- _EXCERPTED PASSAGE_:
Life's Other Adventures

Today I Choose Joy

I was walking through Lord and Taylor a few weeks ago, when out of the corner of my eye I caught something that stopped me in my tracks, an experience most often saved for shoes with a heel above four inches. But instead, what I saw was a simple black clutch, these words scribbled across it in gold ink:

Today I Choose Joy

The phrase isn’t new, incredible or profound. The clutch itself was none of these things either. Simple would be its most accurate description.

After a moment, I started to wonder why it was that I stopped so suddenly. And more, I wondered why a statement so familiar had somehow in that moment meant something new.

There are times in our lives so filled with an abundance of joy that it pours from our heart and mind into every thought, every moment.

A smile fixes itself across your face, a flutter remains in your belly, flapping harder at shorter and shorter intervals as if to remind you more frequently of the joy you are feeling.

There is so much joy that you simply do not have space enough within yourself for it, and so it spills. It spills out through your words and into your actions. You spread it like the flu. No one around you is safe from catching it. If we are lucky, they too will spread it on further.

But at other times, times equally as real, that joy simply will not come. It feels so far away, like your desperately reaching fingers, aching from their efforts simply cannot catch enough of an edge to grasp hold and make it stay.

It is in these times that, so often, we are told to choose joy. As if the problem of sadness is caused so simply by an unwillingness or refusal to stroll through the aisles of emotions and fill our basket with enough joy to last the week, or at least until the next scheduled visit to the market.

But what if choosing joy isn’t about choosing to force it into your basket?

What if choosing joy in these lowest of lows is about the validation not to?

What if this acknowledgement meant giving permission to not choose joy in the moments when it just feels too hard?

When I saw the clutch I thought of myself, a few weeks into marriage, coming off a weekend so abundantly filled with love I still struggle to find words to describe it. Overjoyed with each glimpse of my future, our future.

- _Records from a dataset_:
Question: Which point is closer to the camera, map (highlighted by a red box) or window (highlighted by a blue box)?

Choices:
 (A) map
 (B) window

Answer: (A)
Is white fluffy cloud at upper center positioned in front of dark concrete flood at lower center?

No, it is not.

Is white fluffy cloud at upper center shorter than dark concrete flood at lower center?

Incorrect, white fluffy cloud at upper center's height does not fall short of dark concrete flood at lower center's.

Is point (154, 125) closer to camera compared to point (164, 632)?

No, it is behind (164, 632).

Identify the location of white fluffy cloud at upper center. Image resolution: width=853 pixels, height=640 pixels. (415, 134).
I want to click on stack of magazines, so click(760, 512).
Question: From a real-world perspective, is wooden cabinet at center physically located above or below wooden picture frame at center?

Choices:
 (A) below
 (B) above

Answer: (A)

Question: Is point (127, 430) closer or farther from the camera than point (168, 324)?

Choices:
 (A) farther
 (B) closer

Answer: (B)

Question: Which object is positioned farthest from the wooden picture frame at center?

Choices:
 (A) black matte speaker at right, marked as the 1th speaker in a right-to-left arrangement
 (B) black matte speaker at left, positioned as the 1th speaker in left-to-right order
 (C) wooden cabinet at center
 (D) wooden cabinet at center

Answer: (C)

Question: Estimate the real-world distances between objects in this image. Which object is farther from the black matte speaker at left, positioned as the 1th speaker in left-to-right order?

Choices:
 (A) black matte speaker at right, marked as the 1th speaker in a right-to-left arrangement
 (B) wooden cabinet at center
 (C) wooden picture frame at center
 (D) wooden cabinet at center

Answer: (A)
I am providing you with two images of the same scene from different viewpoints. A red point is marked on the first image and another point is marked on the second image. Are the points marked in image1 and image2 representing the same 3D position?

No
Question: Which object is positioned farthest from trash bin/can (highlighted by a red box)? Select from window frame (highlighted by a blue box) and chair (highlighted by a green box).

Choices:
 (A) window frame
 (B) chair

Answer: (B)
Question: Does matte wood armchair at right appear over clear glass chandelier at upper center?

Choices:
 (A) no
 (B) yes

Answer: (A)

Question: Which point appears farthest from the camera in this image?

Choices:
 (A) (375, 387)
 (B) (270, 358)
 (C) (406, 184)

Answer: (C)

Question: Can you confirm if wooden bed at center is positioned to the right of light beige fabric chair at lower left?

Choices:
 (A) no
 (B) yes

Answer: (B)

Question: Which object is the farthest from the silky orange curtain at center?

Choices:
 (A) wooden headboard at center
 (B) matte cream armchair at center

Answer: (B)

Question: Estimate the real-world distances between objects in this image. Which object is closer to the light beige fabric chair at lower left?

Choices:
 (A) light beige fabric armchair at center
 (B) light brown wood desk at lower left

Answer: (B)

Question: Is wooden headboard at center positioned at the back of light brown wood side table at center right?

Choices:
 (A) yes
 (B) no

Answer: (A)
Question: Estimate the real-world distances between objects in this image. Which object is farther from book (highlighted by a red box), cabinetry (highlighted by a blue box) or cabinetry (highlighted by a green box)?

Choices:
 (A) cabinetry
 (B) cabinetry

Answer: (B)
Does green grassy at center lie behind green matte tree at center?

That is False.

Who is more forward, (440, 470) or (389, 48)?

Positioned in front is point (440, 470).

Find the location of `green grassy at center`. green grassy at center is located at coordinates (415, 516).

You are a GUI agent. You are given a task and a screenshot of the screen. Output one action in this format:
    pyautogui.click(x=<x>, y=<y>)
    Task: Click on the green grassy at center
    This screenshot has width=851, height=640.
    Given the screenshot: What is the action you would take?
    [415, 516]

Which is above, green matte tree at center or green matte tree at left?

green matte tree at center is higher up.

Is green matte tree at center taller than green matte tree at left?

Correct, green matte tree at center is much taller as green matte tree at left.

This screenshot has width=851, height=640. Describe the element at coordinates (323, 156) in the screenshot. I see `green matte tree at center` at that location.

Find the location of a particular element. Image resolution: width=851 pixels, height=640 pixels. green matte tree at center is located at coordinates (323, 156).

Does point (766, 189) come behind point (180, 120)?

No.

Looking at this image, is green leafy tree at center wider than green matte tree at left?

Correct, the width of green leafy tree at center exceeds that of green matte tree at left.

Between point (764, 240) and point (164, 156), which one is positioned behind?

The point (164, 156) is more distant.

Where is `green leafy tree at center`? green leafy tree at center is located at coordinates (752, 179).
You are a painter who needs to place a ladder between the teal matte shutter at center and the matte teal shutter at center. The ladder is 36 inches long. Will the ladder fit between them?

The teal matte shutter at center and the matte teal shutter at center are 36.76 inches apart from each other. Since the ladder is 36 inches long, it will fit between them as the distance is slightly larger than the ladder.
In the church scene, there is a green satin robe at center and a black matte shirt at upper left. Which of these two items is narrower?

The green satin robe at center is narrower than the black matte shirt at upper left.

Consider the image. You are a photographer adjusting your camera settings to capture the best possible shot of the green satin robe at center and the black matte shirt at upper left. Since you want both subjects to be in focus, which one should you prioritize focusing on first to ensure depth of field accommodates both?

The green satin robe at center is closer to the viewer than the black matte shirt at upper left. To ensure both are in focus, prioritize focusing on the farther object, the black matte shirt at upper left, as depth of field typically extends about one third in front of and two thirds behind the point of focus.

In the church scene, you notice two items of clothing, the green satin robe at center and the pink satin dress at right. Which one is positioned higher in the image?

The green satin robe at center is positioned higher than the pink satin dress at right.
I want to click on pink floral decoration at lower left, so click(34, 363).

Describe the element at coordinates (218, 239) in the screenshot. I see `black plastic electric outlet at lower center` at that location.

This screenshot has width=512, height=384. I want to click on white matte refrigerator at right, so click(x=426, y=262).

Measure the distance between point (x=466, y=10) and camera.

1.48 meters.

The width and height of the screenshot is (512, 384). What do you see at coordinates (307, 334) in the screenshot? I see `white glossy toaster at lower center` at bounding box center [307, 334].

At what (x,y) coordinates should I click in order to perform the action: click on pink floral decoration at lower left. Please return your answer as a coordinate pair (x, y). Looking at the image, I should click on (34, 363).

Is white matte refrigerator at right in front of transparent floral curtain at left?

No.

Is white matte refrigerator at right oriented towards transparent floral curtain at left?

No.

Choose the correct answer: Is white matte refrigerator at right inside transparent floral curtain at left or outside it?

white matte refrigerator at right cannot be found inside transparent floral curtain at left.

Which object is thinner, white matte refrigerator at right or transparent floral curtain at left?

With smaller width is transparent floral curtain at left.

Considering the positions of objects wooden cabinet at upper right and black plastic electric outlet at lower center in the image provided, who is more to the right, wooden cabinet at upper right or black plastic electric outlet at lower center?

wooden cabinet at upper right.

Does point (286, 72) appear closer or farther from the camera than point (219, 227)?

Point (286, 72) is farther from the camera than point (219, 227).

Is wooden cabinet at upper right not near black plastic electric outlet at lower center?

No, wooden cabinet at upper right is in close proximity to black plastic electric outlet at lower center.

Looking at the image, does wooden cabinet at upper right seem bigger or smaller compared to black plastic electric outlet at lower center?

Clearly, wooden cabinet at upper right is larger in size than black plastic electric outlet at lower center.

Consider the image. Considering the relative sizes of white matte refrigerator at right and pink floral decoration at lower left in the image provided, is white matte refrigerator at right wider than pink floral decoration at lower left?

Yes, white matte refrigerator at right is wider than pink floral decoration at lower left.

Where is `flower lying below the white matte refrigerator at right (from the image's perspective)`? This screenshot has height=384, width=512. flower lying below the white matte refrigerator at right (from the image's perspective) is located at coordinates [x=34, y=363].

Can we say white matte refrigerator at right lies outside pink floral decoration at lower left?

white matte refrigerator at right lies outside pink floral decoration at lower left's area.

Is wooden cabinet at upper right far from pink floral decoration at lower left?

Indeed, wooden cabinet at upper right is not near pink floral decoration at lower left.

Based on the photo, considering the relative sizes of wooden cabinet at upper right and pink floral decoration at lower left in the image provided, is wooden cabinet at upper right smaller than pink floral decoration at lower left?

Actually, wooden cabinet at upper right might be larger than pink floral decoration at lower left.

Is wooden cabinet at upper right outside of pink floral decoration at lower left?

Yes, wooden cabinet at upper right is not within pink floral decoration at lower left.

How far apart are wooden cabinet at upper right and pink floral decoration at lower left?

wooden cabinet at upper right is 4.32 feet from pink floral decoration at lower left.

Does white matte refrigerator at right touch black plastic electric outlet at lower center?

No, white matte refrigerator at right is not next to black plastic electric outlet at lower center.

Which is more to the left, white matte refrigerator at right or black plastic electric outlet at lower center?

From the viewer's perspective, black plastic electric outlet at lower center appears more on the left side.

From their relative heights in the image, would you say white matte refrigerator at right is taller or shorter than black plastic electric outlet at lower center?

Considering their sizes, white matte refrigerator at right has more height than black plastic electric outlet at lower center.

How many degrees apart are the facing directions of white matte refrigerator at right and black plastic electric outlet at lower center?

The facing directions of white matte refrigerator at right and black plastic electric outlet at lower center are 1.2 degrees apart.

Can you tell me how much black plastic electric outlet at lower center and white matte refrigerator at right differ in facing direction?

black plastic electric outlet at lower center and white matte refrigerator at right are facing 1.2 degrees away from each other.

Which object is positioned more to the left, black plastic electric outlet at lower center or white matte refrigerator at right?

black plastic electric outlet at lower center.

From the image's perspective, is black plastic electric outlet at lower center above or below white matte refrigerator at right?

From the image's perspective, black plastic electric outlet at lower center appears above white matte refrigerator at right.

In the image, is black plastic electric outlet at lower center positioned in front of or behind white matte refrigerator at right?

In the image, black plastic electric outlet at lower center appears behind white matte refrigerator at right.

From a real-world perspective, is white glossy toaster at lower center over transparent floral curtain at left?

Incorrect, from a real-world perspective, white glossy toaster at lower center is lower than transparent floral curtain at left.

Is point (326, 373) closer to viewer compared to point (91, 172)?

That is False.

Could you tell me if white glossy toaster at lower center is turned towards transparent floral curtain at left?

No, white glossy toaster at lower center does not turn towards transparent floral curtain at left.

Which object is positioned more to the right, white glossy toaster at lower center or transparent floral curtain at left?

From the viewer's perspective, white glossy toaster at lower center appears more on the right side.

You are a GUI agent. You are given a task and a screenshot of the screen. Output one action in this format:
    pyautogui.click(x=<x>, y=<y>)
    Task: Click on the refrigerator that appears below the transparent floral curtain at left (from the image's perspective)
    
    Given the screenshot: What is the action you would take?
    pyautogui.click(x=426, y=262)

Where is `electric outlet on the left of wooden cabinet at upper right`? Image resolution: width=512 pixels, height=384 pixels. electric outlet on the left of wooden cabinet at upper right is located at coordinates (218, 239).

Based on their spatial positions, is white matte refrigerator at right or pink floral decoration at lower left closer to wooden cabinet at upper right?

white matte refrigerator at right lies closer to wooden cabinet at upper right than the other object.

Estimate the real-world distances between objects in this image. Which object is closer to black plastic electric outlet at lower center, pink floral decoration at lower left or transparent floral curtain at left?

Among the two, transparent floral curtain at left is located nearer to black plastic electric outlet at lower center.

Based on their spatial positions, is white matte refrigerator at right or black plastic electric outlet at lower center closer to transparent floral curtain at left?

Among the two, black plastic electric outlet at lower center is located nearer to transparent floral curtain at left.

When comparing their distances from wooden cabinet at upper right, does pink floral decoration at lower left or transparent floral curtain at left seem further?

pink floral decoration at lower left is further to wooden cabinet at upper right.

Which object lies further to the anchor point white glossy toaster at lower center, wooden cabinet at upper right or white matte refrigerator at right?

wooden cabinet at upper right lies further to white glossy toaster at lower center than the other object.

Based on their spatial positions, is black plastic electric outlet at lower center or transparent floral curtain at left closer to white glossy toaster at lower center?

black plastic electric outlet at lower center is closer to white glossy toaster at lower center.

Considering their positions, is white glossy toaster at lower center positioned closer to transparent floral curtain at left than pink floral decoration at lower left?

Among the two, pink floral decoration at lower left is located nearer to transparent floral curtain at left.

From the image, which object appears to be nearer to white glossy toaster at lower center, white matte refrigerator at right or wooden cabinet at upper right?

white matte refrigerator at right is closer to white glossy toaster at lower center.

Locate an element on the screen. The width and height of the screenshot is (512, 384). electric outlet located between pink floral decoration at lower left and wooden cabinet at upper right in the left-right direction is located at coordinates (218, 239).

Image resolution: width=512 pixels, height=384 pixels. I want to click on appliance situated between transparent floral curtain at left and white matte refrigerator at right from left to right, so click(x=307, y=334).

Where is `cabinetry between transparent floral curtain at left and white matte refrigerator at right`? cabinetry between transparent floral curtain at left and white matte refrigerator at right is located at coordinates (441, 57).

- _OBJECTIVE 1_: In the essay about choosing joy, why does the writer say joy spills out into words and actions? Answer in one to three sentences.
- _OBJECTIVE 2_: Write the next few paragraphs of the essay about choosing joy, picking up right after its last sentence.
The rows are separate material, apart from the essay about choosing joy.

- _WRITTEN RESPONSE 1_: At times joy is so abundant that a person has no space within themselves to hold it all. So it spills out into their words and actions.

- _WRITTEN RESPONSE 2_:
I thought of my mother, weeks into what feels like a never-ending cycle of chemotherapy, which will end only in time for radiation to begin.

I thought of the joy I have spilling out and over. My desire so often to tell her to slap a smile on her face and just feel glad.

Sometimes you just have to decide to feel happy.

I so often wanted to say.

But instead, I turned from where I stood, picked it up, paid, and took the clutch home with me.

Two days later I placed it into her lap.

Joy is a decision for you right now, I tried to tell her. I can’t imagine how hard it must be to decide whether or not to choose it today.

I hoped my joy would spill out onto her, but I also knew that if it didn’t, it is no fault of her own or even mine.

Sometimes choosing joy is just too hard. And so we sat together.

And weeks later, with chemotherapy ended and radiation a month a way, her basket seems full of joy now. When it runs out I won’t pressure her to fill it again, until she is ready to choose it. Because I know that sometimes in that aisle of emotions, it is easier to reach sadness and frustration, fatigue and hopelessness.

Sometimes their shelves are closer.

But I will continue to choose joy for her, because I can. And someday soon her own joy will again spill out and over. And a time will come when she will validate my own struggle to choose this same joy. And the cycle continues and we grow closer still.

Today, I choose joy.

And if you cannot, I am here with a little extra to spare.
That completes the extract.